**ABOUT THIS TASK**:
A line qualifies if it holds the string "BearTwo". Copy every qualifying line from the records.

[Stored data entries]
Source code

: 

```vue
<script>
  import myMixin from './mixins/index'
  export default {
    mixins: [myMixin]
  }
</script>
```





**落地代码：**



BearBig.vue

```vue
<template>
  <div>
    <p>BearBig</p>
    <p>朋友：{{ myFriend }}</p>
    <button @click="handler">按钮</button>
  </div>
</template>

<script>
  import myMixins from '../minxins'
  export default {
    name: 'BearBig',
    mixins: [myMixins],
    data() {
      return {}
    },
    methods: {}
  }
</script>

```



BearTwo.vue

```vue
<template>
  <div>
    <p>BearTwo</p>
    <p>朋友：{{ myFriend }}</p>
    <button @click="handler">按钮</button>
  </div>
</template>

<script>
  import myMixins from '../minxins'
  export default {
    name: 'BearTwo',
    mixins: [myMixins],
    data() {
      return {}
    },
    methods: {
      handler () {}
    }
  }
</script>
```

**WRITTEN RESPONSE**:
BearTwo.vue
    <p>BearTwo</p>
    name: 'BearTwo',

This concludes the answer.